Region in Rajasthan, India

Shekhawati is a region in the northern part of the Indian state of Rajasthan, comprising the districts of Sikar, Jhunjhunu, and Churu. The language of this region is also called Shekhawati, which is one of the eight dialects of the Rajasthani language. Shekhawati is known for its grand mansions, their architecture and Shekhawati paintings.

Between the 17th and 19th centuries, Marwari merchants and Shekhawat kings built havelis in the Shekhawati region. It has structures, including houses, temples, and stepwells. All of these structures have painted murals, both inside and out.

==Etymology==

Shekhawati derives its name from Maha Rao Shekha, a prominent Kachwaha Rajput chieftain who founded the region in the 15th century. The name is derived from the combination of "Shekha" (the name of the founder) and "wati," meaning "garden" or "garden of". Thus, Shekhawati literally translates to "The Garden of Rao Shekha".

▸ **Source information**:

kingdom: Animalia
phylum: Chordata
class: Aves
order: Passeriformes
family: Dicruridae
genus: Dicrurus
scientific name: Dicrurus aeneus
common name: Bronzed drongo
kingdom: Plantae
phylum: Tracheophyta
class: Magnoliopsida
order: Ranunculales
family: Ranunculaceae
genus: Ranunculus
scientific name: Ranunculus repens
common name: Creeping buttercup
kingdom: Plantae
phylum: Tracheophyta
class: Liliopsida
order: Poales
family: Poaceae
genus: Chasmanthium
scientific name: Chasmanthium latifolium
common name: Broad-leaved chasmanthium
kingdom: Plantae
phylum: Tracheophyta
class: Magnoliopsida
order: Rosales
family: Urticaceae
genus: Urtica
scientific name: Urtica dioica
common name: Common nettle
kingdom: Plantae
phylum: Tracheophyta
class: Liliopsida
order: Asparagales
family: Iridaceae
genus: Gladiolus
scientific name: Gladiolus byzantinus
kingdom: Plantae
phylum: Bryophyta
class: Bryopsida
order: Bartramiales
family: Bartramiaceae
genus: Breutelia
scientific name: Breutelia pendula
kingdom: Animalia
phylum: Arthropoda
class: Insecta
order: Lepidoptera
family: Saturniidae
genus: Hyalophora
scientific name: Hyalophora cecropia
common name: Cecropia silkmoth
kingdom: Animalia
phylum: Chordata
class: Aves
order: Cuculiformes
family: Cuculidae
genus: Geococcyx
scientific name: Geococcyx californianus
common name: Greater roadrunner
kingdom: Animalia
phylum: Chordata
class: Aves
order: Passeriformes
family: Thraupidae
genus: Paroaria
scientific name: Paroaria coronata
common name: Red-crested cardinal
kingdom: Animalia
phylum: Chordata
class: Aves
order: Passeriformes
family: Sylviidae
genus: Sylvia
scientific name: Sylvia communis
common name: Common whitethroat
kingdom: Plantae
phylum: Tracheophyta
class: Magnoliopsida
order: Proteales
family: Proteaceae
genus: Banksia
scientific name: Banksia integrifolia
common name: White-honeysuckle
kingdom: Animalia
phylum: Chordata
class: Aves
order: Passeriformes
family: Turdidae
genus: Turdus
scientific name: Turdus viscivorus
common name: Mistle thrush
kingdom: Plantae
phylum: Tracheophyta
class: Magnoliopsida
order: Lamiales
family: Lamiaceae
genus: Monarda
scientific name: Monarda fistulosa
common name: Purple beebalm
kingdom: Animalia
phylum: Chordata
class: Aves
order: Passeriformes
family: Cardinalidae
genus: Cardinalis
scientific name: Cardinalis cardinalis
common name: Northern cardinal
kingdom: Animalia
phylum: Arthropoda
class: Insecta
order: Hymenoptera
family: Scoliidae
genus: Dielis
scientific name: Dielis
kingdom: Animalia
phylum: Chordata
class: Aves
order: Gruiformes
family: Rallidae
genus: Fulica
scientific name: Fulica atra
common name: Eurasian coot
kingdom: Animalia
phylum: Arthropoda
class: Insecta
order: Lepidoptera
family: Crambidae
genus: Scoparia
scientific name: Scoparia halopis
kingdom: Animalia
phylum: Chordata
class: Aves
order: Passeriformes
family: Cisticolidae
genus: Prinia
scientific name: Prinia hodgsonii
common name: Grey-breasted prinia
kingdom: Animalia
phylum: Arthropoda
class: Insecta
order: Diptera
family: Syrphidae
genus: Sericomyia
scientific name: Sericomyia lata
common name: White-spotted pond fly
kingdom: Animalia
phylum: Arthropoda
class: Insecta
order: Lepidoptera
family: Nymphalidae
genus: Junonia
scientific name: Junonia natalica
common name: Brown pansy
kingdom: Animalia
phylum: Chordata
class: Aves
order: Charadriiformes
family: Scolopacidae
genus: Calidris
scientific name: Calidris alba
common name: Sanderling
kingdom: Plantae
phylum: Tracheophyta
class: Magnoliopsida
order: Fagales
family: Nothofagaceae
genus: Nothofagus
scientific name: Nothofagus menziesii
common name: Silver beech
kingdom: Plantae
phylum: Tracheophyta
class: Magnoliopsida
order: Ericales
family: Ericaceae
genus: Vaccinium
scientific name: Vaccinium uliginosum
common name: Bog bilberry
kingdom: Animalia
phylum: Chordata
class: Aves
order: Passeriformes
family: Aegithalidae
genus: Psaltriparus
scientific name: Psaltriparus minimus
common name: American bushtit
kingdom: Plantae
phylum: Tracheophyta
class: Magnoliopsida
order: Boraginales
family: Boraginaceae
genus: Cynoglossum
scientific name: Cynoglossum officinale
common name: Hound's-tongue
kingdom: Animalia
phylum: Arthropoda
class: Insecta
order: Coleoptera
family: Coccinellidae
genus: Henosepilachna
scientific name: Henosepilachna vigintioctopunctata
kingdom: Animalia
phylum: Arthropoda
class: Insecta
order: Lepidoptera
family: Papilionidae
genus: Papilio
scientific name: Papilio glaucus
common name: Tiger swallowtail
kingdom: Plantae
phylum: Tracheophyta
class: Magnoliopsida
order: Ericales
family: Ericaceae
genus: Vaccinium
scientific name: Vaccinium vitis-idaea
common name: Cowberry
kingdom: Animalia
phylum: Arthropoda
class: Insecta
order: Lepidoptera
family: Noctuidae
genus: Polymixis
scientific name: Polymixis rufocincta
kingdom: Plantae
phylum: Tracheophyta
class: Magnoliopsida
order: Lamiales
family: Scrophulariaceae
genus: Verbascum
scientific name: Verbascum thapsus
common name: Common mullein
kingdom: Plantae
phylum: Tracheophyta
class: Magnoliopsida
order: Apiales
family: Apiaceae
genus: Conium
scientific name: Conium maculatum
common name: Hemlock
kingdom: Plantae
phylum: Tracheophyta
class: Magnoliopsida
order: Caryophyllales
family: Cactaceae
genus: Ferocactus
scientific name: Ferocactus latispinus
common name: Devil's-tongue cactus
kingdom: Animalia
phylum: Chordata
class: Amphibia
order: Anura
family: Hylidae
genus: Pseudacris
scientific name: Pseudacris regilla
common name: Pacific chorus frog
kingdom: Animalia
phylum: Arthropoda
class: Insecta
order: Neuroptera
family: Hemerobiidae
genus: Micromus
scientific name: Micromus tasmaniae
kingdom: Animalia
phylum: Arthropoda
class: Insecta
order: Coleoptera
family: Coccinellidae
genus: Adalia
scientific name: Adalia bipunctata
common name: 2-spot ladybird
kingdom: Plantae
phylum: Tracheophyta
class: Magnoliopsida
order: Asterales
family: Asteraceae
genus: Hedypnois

▸ **Your instructions**: Copy the Shekhawati passage starting at "Region in Rajasthan, India" and ending at "and Shekhawati paintings.", with "mansions" replaced by "residences". The listing has no connection to the Shekhawati passage.

▸ **Exercise response**:
Region in Rajasthan, India

Shekhawati is a region in the northern part of the Indian state of Rajasthan, comprising the districts of Sikar, Jhunjhunu, and Churu. The language of this region is also called Shekhawati, which is one of the eight dialects of the Rajasthani language. Shekhawati is known for its grand residences, their architecture and Shekhawati paintings.